[[ Given records open ]]
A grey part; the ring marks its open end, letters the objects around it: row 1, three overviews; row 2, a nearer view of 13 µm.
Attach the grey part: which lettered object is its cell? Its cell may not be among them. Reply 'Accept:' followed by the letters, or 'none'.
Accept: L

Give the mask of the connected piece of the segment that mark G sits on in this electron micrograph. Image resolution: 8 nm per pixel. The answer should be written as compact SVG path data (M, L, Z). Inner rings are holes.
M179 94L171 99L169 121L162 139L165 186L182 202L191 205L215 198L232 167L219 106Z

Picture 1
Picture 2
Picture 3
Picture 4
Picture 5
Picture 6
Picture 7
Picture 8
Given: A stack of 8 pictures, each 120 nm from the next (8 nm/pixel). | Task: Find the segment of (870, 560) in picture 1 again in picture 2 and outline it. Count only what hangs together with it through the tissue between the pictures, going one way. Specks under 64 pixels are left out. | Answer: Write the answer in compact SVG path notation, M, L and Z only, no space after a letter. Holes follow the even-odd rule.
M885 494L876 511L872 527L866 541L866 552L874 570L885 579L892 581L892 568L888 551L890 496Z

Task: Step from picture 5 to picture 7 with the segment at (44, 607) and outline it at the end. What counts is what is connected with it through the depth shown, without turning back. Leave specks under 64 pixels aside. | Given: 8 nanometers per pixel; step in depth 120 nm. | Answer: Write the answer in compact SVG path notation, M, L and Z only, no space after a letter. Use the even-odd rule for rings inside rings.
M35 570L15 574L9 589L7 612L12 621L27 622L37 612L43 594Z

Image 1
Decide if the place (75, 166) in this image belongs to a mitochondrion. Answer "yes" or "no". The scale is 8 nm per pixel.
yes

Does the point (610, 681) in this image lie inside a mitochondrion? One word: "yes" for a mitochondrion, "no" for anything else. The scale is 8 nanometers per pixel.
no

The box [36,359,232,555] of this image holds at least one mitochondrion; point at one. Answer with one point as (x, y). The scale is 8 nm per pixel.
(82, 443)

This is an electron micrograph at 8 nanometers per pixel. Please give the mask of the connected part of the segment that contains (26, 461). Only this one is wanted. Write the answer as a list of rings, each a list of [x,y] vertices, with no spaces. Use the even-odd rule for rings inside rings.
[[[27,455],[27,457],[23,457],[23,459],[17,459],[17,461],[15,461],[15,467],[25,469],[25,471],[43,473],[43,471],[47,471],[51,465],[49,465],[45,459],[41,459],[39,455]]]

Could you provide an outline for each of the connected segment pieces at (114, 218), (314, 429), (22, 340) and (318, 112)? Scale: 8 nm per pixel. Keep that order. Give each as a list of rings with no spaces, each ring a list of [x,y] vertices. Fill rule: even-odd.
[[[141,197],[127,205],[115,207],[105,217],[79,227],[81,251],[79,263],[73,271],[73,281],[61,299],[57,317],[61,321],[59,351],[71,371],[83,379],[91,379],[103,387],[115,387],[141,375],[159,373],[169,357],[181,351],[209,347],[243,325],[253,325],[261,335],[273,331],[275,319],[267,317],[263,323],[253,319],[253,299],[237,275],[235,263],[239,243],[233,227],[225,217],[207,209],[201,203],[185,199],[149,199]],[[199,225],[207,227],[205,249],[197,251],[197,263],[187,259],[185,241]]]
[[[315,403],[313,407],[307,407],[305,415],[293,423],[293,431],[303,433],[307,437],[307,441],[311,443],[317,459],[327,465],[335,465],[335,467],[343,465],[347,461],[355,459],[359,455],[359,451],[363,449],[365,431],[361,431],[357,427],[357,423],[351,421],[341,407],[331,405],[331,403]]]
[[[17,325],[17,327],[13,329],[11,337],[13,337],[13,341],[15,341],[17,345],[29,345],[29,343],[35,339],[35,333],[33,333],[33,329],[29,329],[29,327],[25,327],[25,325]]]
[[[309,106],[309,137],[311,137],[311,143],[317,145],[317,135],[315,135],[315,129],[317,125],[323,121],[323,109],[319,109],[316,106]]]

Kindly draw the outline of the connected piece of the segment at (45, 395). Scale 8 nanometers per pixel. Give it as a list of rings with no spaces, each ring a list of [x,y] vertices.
[[ Given records closed ]]
_Task goal_: Above are some records; extract every one of them exactly.

_Task solution_:
A grey part; the ring marks its open end, letters the objects around it: row 1, three overviews; row 2, a nearer view of 13 µm.
Attach the grey part: which lettered object is its cell? Its cell may not be among them. Reply 'Accept:' followed by the letters, or 'none'.
Accept: L

Give the mask of the connected piece of the segment that mark G sits on in this electron micrograph. Image resolution: 8 nm per pixel. The answer should be written as compact SVG path data (M, L, Z). Inner rings are holes.
M179 94L171 99L169 121L162 139L165 186L182 202L191 205L215 198L232 167L219 106Z

Picture 1
Picture 2
Picture 3
Picture 4
Picture 5
Picture 6
Picture 7
Picture 8
Given: A stack of 8 pictures, each 120 nm from the next (8 nm/pixel). | Task: Find the segment of (870, 560) in picture 1 again in picture 2 and outline it. Count only what hangs together with it through the tissue between the pictures, going one way. Specks under 64 pixels are left out. | Answer: Write the answer in compact SVG path notation, M, L and Z only, no space after a letter. Holes follow the even-odd rule.
M885 494L876 511L872 527L866 541L866 552L874 570L885 579L892 581L892 568L888 551L890 496Z

Task: Step from picture 5 to picture 7 with the segment at (44, 607) and outline it at the end. What counts is what is connected with it through the depth shown, without turning back. Leave specks under 64 pixels aside. | Given: 8 nanometers per pixel; step in depth 120 nm. | Answer: Write the answer in compact SVG path notation, M, L and Z only, no space after a letter. Use the even-odd rule for rings inside rings.
M35 570L15 574L9 589L7 612L12 621L27 622L37 612L43 594Z

Image 1
Decide if the place (75, 166) in this image belongs to a mitochondrion. Answer "yes" or "no". The scale is 8 nm per pixel.
yes

Does the point (610, 681) in this image lie inside a mitochondrion? One word: "yes" for a mitochondrion, "no" for anything else. The scale is 8 nanometers per pixel.
no

The box [36,359,232,555] of this image holds at least one mitochondrion; point at one. Answer with one point as (x, y). The scale is 8 nm per pixel.
(82, 443)

This is an electron micrograph at 8 nanometers per pixel. Please give the mask of the connected part of the segment that contains (26, 461). Only this one is wanted. Write the answer as a list of rings, each a list of [x,y] vertices, with no spaces. Use the even-odd rule for rings inside rings.
[[[27,455],[27,457],[23,457],[23,459],[17,459],[17,461],[15,461],[15,467],[25,469],[25,471],[43,473],[43,471],[47,471],[51,465],[49,465],[45,459],[41,459],[39,455]]]

Could you provide an outline for each of the connected segment pieces at (114, 218), (314, 429), (22, 340) and (318, 112)? Scale: 8 nm per pixel. Keep that order. Give each as a list of rings with no spaces, each ring a list of [x,y] vertices. Fill rule: even-odd.
[[[141,197],[127,205],[115,207],[105,217],[79,227],[81,251],[79,263],[73,271],[73,281],[61,299],[57,317],[61,321],[59,351],[71,371],[83,379],[91,379],[103,387],[115,387],[141,375],[159,373],[169,357],[181,351],[209,347],[243,325],[253,325],[261,335],[273,331],[275,319],[267,317],[263,323],[253,319],[253,299],[237,275],[235,263],[239,243],[233,227],[225,217],[207,209],[201,203],[185,199],[149,199]],[[199,225],[207,227],[205,249],[197,251],[197,263],[187,259],[185,241]]]
[[[315,403],[313,407],[307,407],[305,415],[293,423],[293,431],[303,433],[307,437],[307,441],[311,443],[317,459],[327,465],[335,465],[335,467],[343,465],[347,461],[355,459],[359,455],[359,451],[363,449],[365,431],[361,431],[357,427],[357,423],[351,421],[341,407],[331,405],[331,403]]]
[[[17,325],[17,327],[13,329],[11,337],[13,337],[13,341],[15,341],[17,345],[29,345],[29,343],[35,339],[35,333],[33,333],[33,329],[29,329],[29,327],[25,327],[25,325]]]
[[[309,106],[309,137],[311,137],[311,143],[317,145],[317,135],[315,135],[315,129],[317,125],[323,121],[323,109],[319,109],[316,106]]]

Kindly draw the outline of the connected piece of the segment at (45, 395). Scale 8 nanometers per pixel. Give it as a list of rings with no spaces, each ring a list of [x,y] vertices.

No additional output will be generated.